What are the common challenges in the business of traditional wedding compere?
Time is a major challenge; a lot of people in this part of the world are not time conscious and in this business, time is key. But unfortunately, people don’t value our time. An event is billed to commence at 7.00 am, we get there even before the scheduled time, but nothing happens until 12 pm; that is five hours wasted with no pay.
One of the challenges we have, especially in Nigeria, is that we don’t value time. My protégées outside the country charge per hour, but here, time is almost of no value, which is why people don’t really give their best in terms of services. Unfortunately, after delaying the commencement of the event, clients start to hurry you, which is another major challenge because they don’t understand that traditional marriage is similar to the main wedding.
Can you go into the church and put the pastor under time pressure asking him to hurry up? We don’t value time and we don’t value our culture. There is a place for religion and there is a place for culture, but oftentimes, we place the western culture above ours and it is really disheartening.
Another challenge sometimes is the client chosen venue. Also, family and sibling rivalry usually fall back on the compere who is compelled to make a major workable decision for the success of the event, as a wrong decision might crash the occasion.
Why did you restrict your trainees to just women?
It wasn’t really intentional, but I realised that most men prefer to be trained by a male alaga (compere) so they can put them through acceptance and all other things they need to learn about the industry. So, it’s not me restricting my trainees, but some men who are gender-biased would rather go to a male training academy.
How are women in the industry surviving the COVID-19 downturn?
COVID19 really affected a whole lot of people. For someone like me who is in the field full time, not in my wildest dream, did I ever imagine that anything would hold me back for months without work. The last event I had before the lockdown was on March 1 and another event was billed for March 22, but the event was postponed and we didn’t have any other event all through the lockdown.
We started the intimate (smaller guest) wedding in May, but picking up wasn’t so easy because a lot of people were scared. It wasn’t even the coronavirus itself that scared people; they didn’t want to have hiccups with the government who would abruptly stop their ceremony halfway through. So, one of the things we did during the lockdown was to empower women in the industry who are single mothers and widows. However, we thank God that the economy is gradually picking up.
Tell us about the intimate wedding initiative, how does it work?

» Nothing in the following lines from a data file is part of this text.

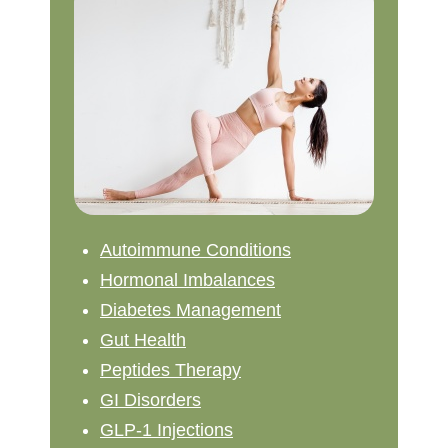
Autoimmune Conditions
Hormonal Imbalances
Diabetes Management
Gut Health
Peptides Therapy
GI Disorders
GLP-1 Injections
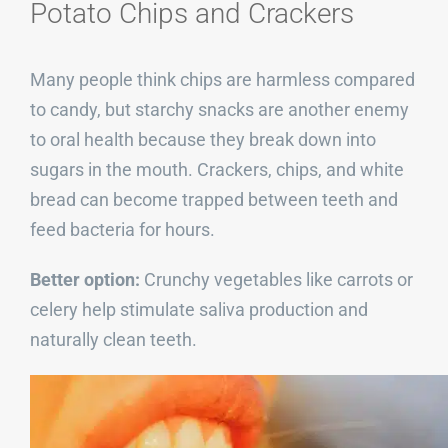
Potato Chips and Crackers
Many people think chips are harmless compared
to candy, but starchy snacks are another enemy
to oral health because they break down into
sugars in the mouth. Crackers, chips, and white
bread can become trapped between teeth and
feed bacteria for hours.
Better option:
Crunchy vegetables like carrots or
celery help stimulate saliva production and
naturally clean teeth.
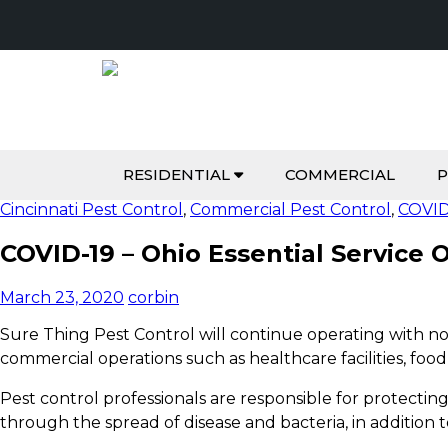
RESIDENTIAL
COMMERCIAL
P
Cincinnati Pest Control
,
Commercial Pest Control
,
COVID
COVID-19 – Ohio Essential Service 
March 23, 2020
corbin
Sure Thing Pest Control will continue operating with n
commercial operations such as healthcare facilities, food
Pest control professionals are responsible for protecti
through the spread of disease and bacteria, in addition
t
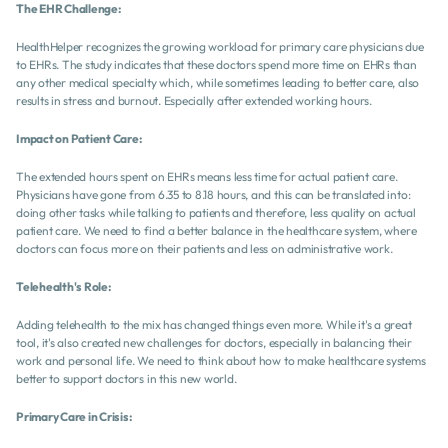
The EHR Challenge:
HealthHelper recognizes the growing workload for primary care physicians due 
to EHRs. The study indicates that these doctors spend more time on EHRs than 
any other medical specialty which, while sometimes leading to better care, also 
results in stress and burnout. Especially after extended working hours.
Impact on Patient Care:
The extended hours spent on EHRs means less time for actual patient care. 
Physicians have gone from 6.35 to 8.18 hours, and this can be translated into: 
doing other tasks while talking to patients and therefore, less quality on actual 
patient care. We need to find a better balance in the healthcare system, where 
doctors can focus more on their patients and less on administrative work.
Telehealth's Role:
Adding telehealth to the mix has changed things even more. While it's a great 
tool, it's also created new challenges for doctors, especially in balancing their 
work and personal life. We need to think about how to make healthcare systems 
better to support doctors in this new world.
Primary Care in Crisis:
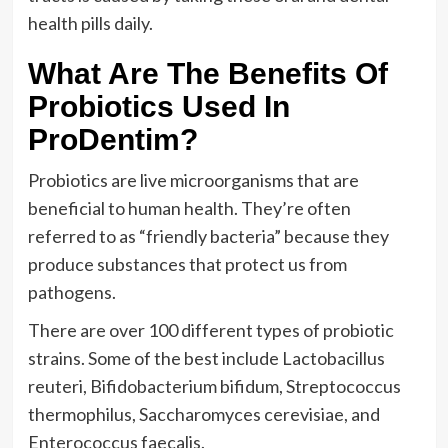
health pills daily.
What Are The Benefits Of
Probiotics Used In
ProDentim?
Probiotics are live microorganisms that are
beneficial to human health. They’re often
referred to as “friendly bacteria” because they
produce substances that protect us from
pathogens.
There are over 100 different types of probiotic
strains. Some of the best include Lactobacillus
reuteri, Bifidobacterium bifidum, Streptococcus
thermophilus, Saccharomyces cerevisiae, and
Enterococcus faecalis.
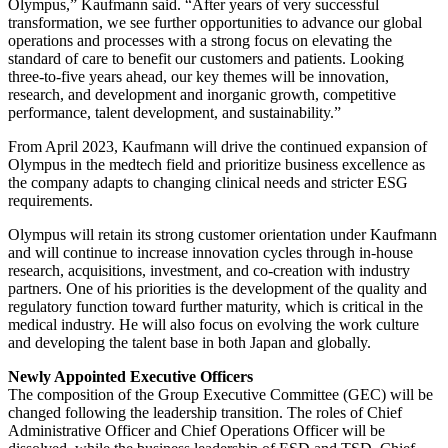
Olympus,” Kaufmann said. “After years of very successful
transformation, we see further opportunities to advance our global
operations and processes with a strong focus on elevating the
standard of care to benefit our customers and patients. Looking
three-to-five years ahead, our key themes will be innovation,
research, and development and inorganic growth, competitive
performance, talent development, and sustainability.”
From April 2023, Kaufmann will drive the continued expansion of
Olympus in the medtech field and prioritize business excellence as
the company adapts to changing clinical needs and stricter ESG
requirements.
Olympus will retain its strong customer orientation under Kaufmann
and will continue to increase innovation cycles through in-house
research, acquisitions, investment, and co-creation with industry
partners. One of his priorities is the development of the quality and
regulatory function toward further maturity, which is critical in the
medical industry. He will also focus on evolving the work culture
and developing the talent base in both Japan and globally.
Newly Appointed Executive Officers
The composition of the Group Executive Committee (GEC) will be
changed following the leadership transition. The roles of Chief
Administrative Officer and Chief Operations Officer will be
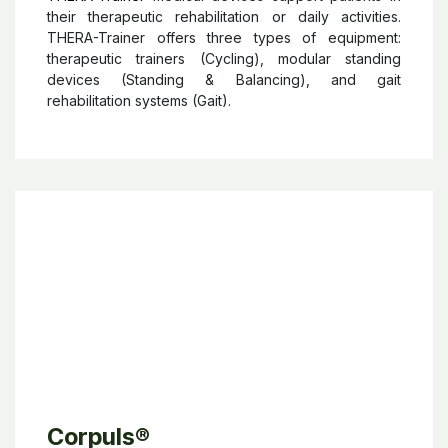
Thera-Trainer
THERA-Trainer
medical devices support patients in
their therapeutic rehabilitation or daily activities.
THERA-Trainer offers three types of equipment:
therapeutic trainers (Cycling), modular standing
devices (Standing & Balancing), and gait
rehabilitation systems (Gait).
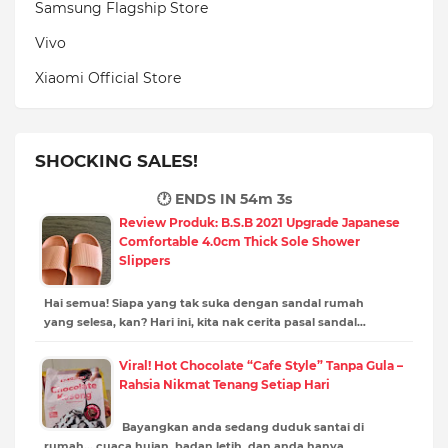
Samsung Flagship Store
Vivo
Xiaomi Official Store
SHOCKING SALES!
🕐 ENDS IN
54m 2s
Review Produk: B.S.B 2021 Upgrade Japanese
Comfortable 4.0cm Thick Sole Shower
Slippers
Hai semua! Siapa yang tak suka dengan sandal rumah
yang selesa, kan? Hari ini, kita nak cerita pasal sandal…
Viral! Hot Chocolate “Cafe Style” Tanpa Gula –
Rahsia Nikmat Tenang Setiap Hari
Bayangkan anda sedang duduk santai di
rumah… cuaca hujan, badan letih, dan anda hanya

During the pandemic, we sat down with other event planning professionals and we decided that the best way forward was intimate and zoom weddings. At an intimate wedding, we can have 20 people while all other guests join on virtual. We are currently partnering with various agencies that share the event live on various social media platforms. We also built a website for events that enable you to send E-invites to guests and they come online to watch. Some guests will even tell you to put your account number while the music is playing so they pay into your account in equivalence to our tradition of money spraying at ceremonies. We really have been working hard to make sure that our sector is not overly affected after this whole pandemic situation.